The Selling Concept
Selling concepts holds that consumers if left alone, will ordinarily not buy enough of the organization’s products. The organization must therefore undertake an aggressive selling and promotion.
The concept assumes that consumers typically show buying inertia or resistance, and have to be coaxed into buying, and that the company has available a whole battery of effective selling and promotion tools to stimulate more buying.
The selling concept is more practice most aggressively with “unsought goods,” those goods that buyers normally do not think of buying such as insurance, encyclopedia, and funeral plots.
These industries have perfected various sales techniques to locate prospects and hard sell them on the product benefits.
The selling concept is also practice in the non-profits area by fund raisers, college admission offices and political parties.
For examples, a political party may campaign aggressively to win an election.
Heavy advertising, numerous speeches and door to door visits may be used to promote its candidate while hiding their flaws.
After winning the party may take a sales oriented view by trying to get its citizens to accept its policies rather than to find out what voters really want.

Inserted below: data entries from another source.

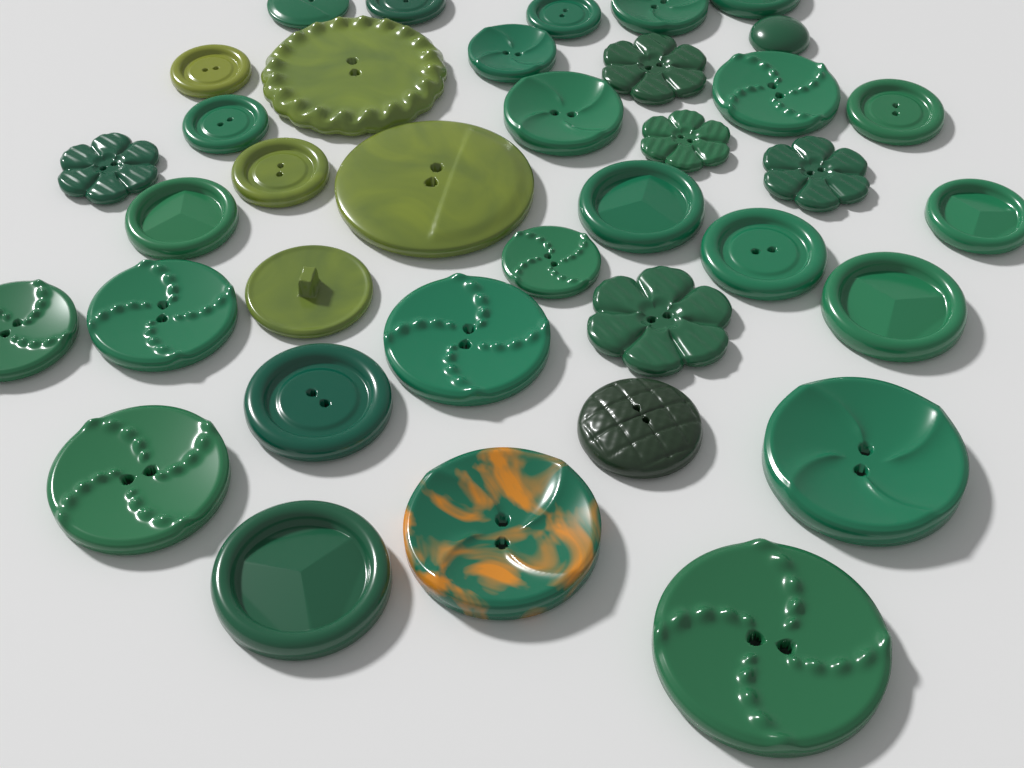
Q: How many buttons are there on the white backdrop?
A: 37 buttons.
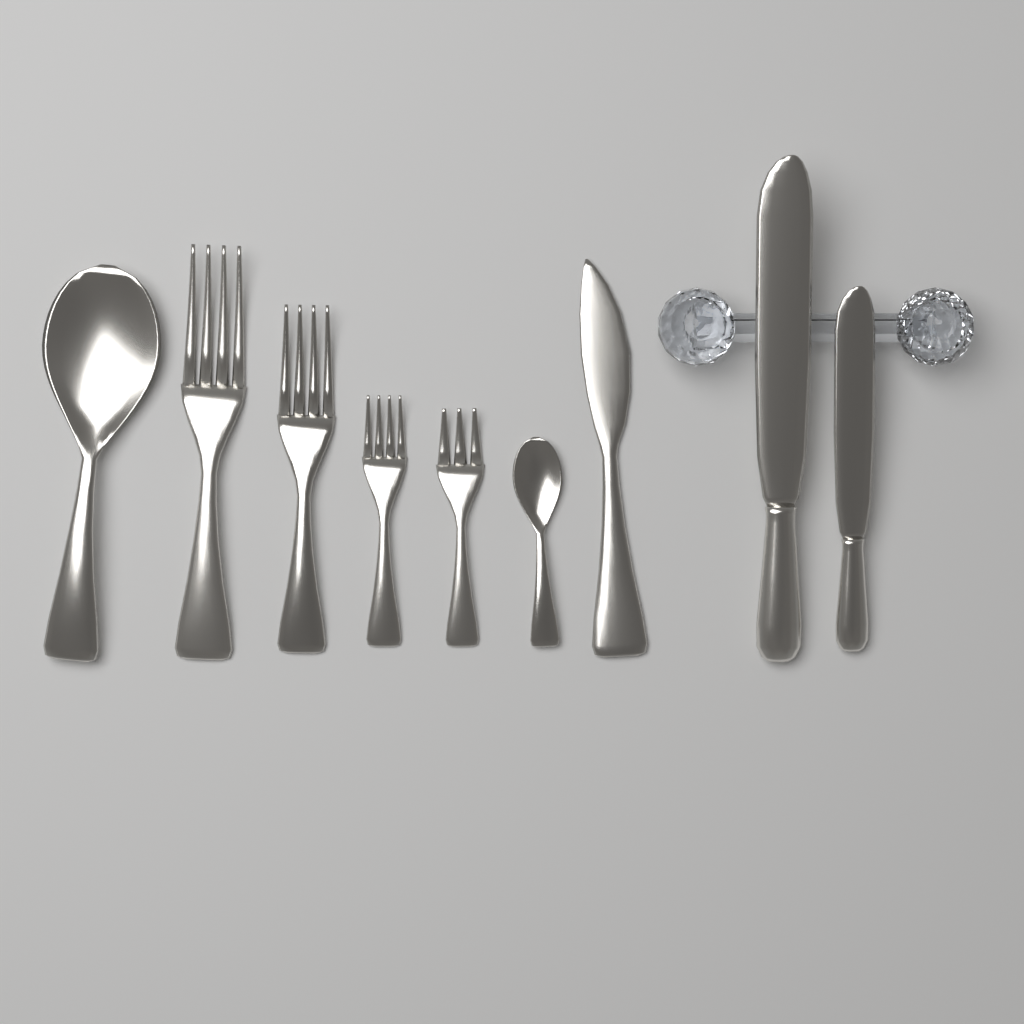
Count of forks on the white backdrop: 4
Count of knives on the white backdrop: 3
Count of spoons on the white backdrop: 2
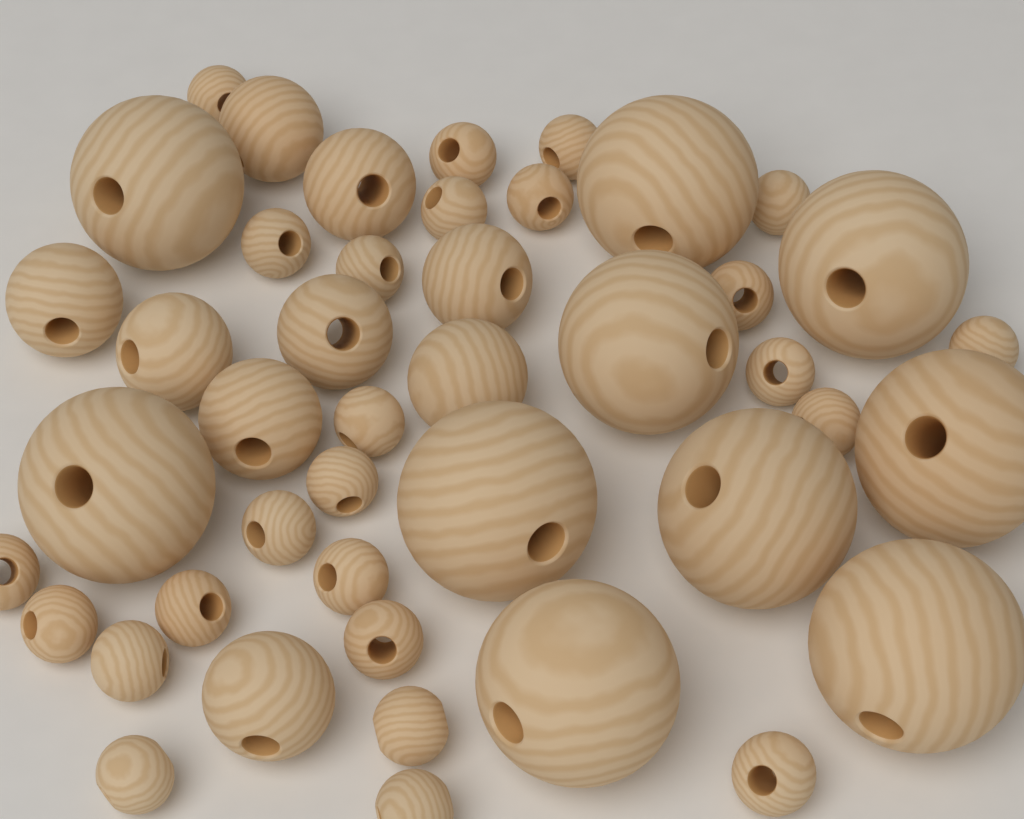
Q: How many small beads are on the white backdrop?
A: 25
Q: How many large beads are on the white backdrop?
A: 10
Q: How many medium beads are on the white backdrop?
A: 9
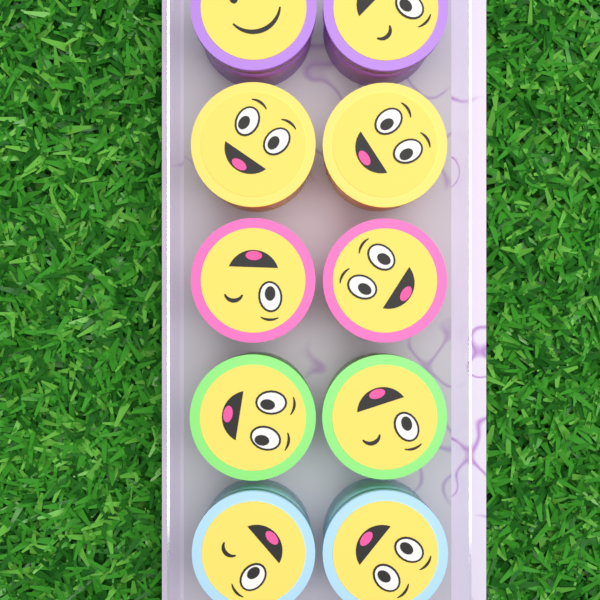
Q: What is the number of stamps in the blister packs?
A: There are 10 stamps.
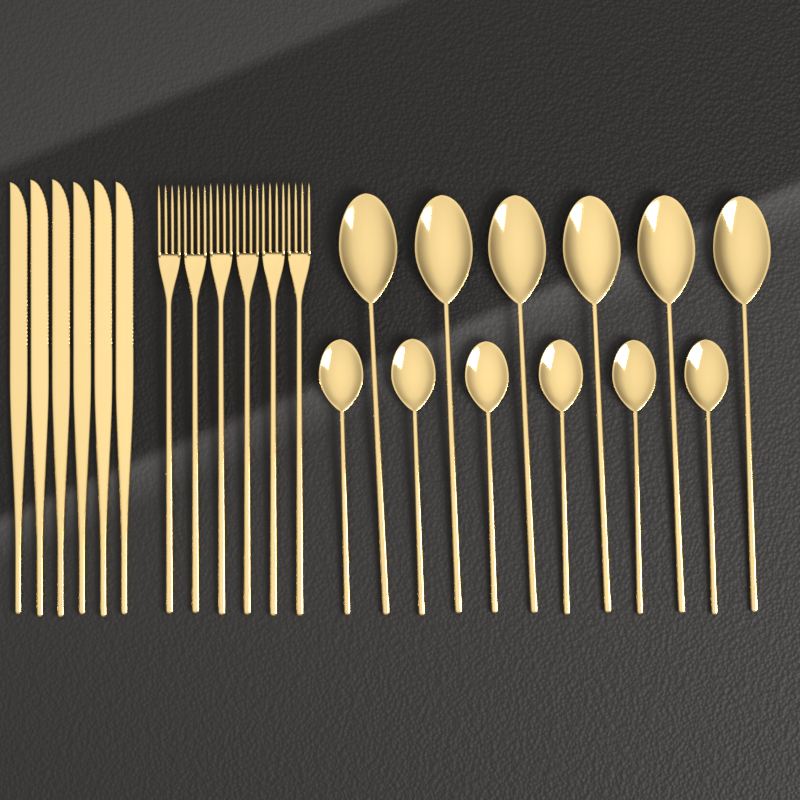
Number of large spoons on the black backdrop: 6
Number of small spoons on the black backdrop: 6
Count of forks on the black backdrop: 6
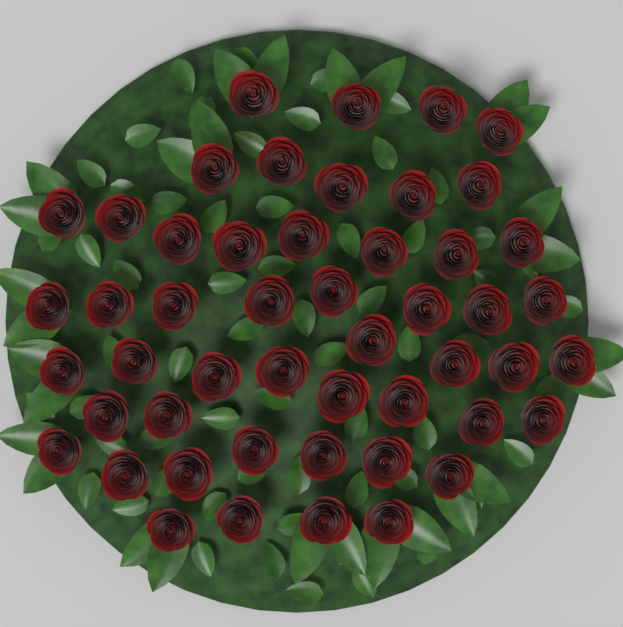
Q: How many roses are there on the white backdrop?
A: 50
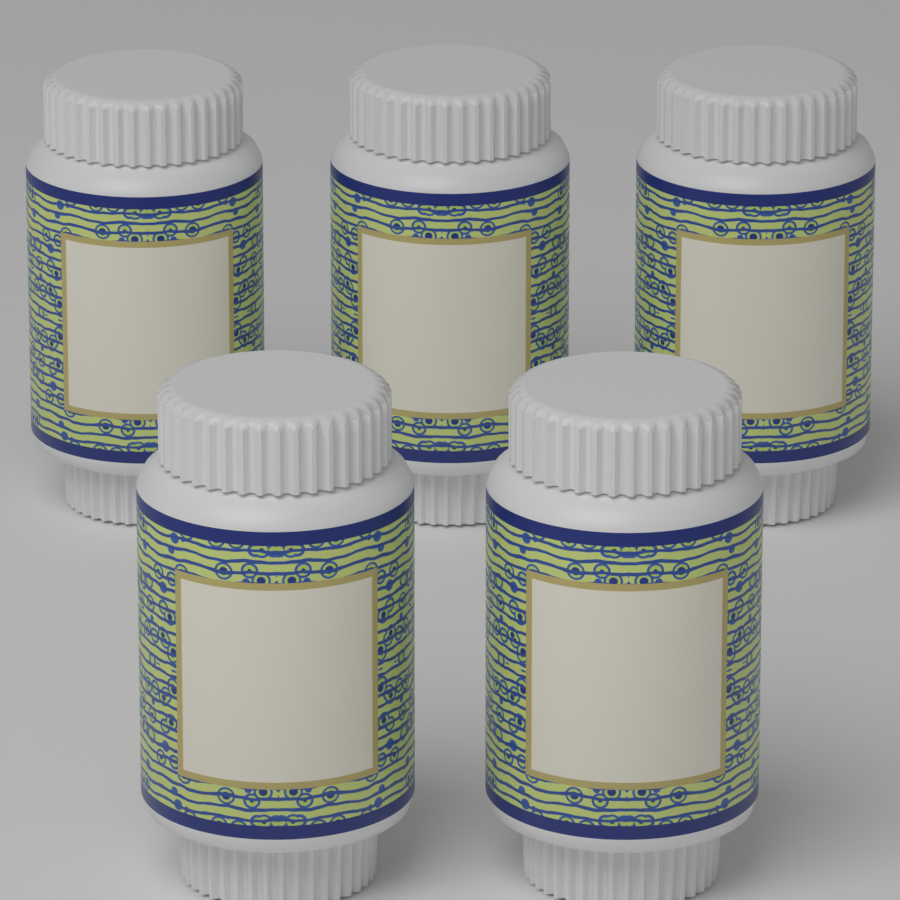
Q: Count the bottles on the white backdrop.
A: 5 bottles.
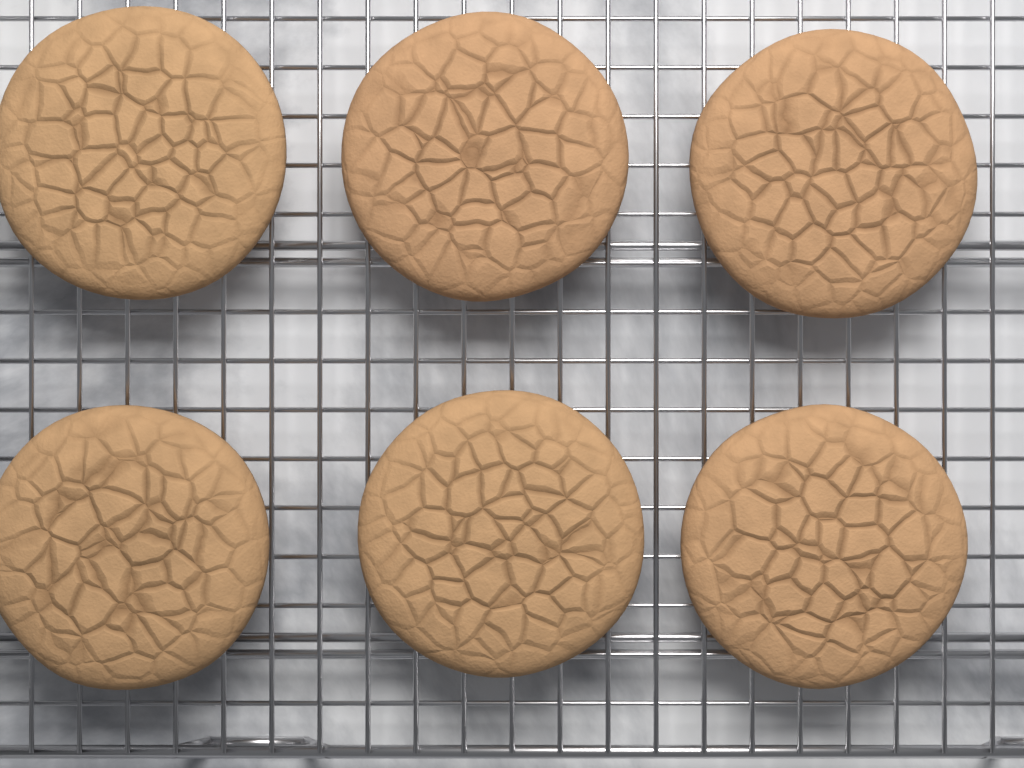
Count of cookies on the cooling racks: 6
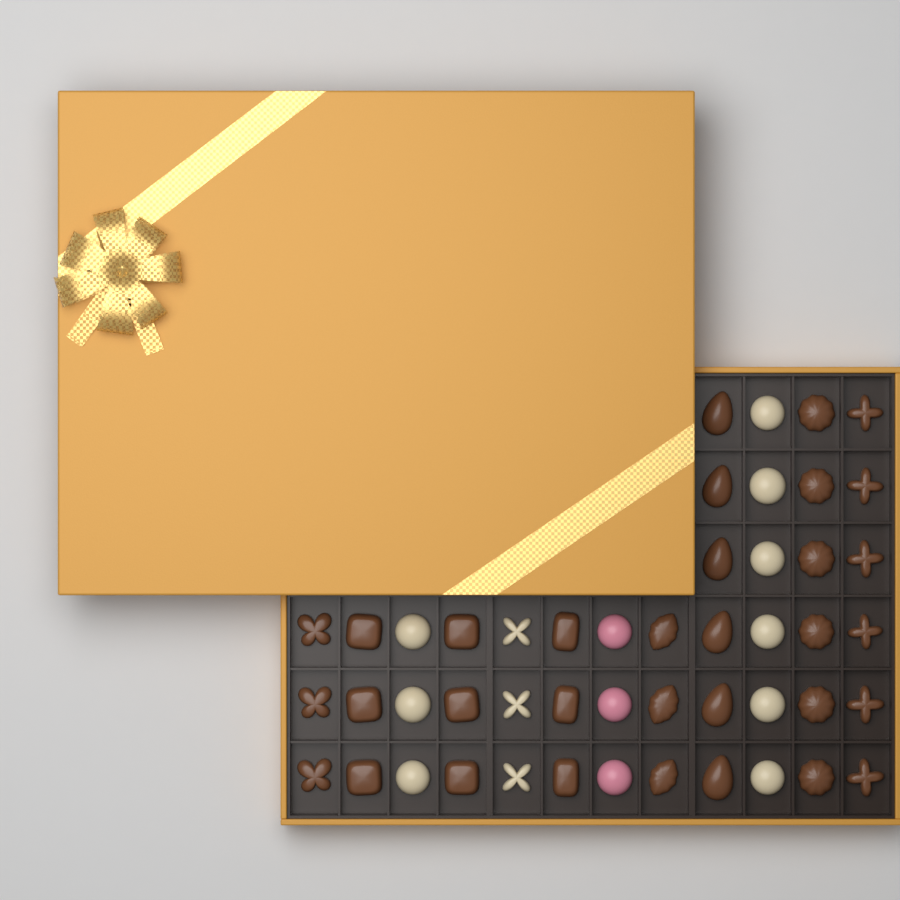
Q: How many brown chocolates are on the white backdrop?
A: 33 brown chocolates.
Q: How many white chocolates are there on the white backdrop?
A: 12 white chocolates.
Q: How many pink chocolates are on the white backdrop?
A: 3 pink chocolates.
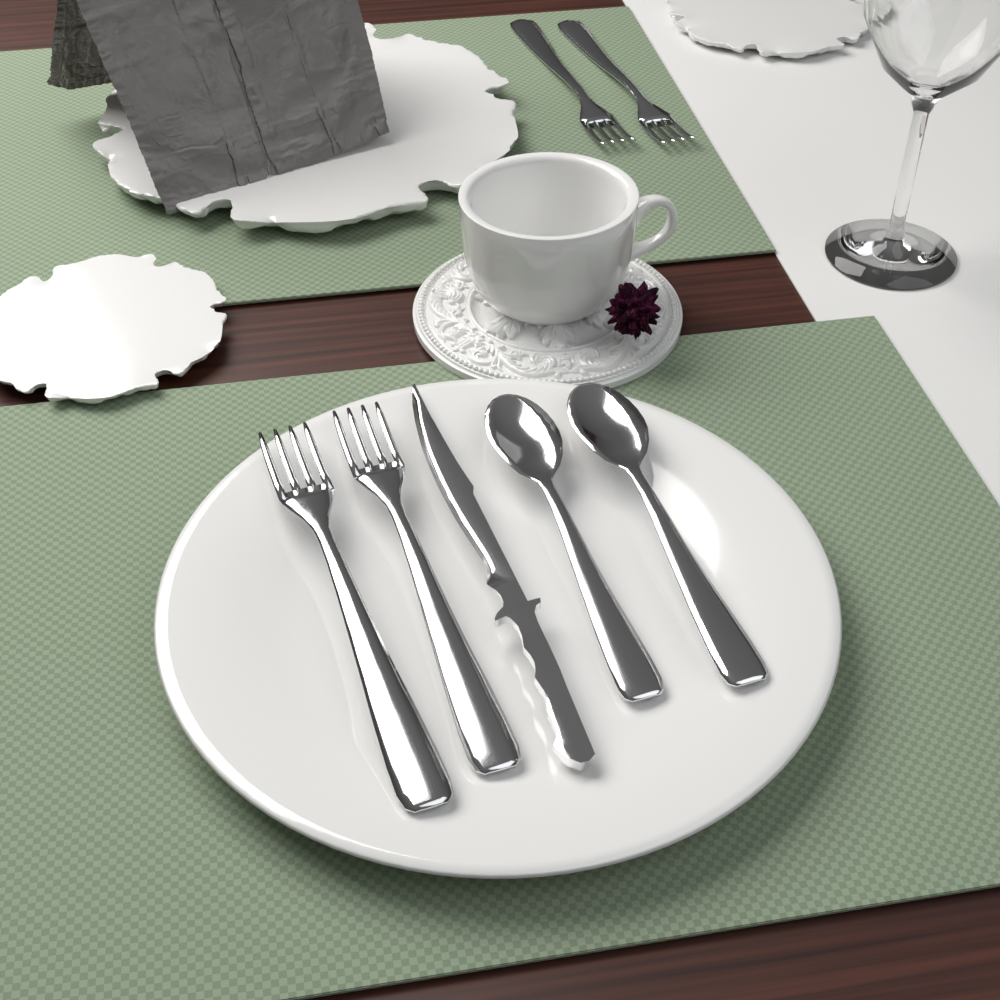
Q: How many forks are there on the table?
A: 4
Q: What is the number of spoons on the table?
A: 2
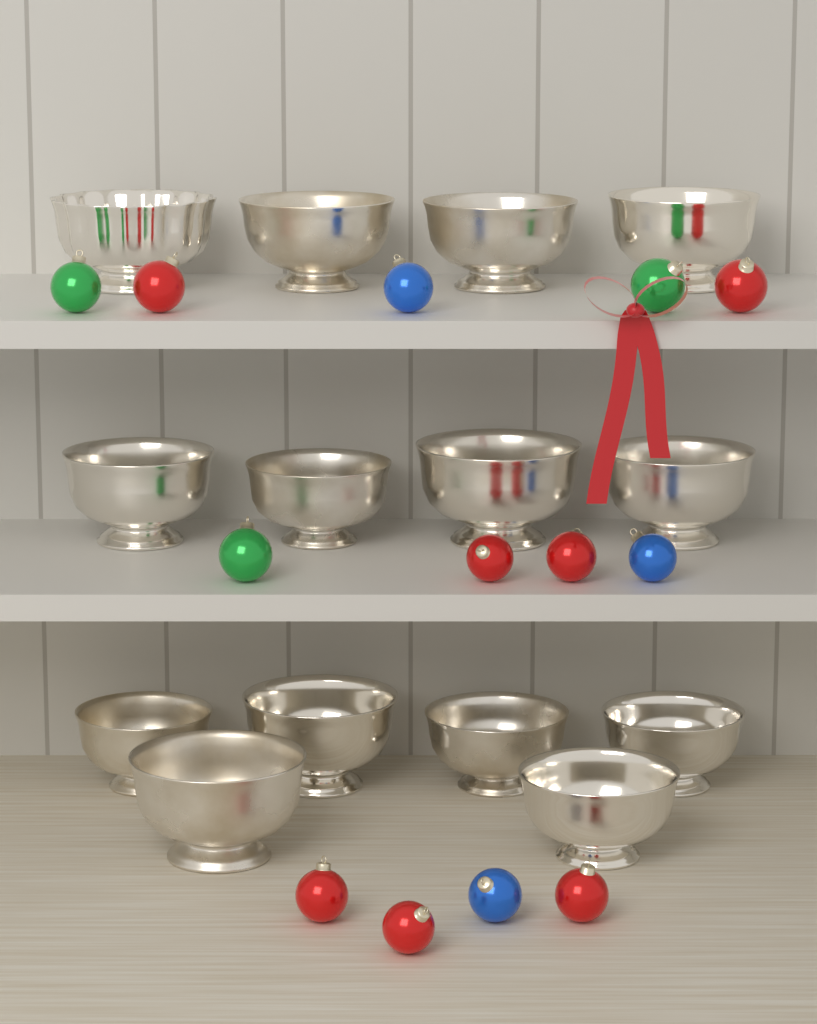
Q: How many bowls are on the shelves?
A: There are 14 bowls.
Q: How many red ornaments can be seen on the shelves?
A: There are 7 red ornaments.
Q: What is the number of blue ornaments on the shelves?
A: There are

Most firms practice the selling concept when they have overcapacity. Their aim is to sell what they make rather than make what the market wants.
In modern industrial economics, productive capacity has been built up to a point where most markets are buyer markets (that is buyers dominants) and sellers have to scramble hard for customers.
Prospects are bombarded with television commercials, news paper ads, direct mail and sales calls. At every turn, someone is trying to sell something. As a result, the public identifies marketing with hard selling and adverting.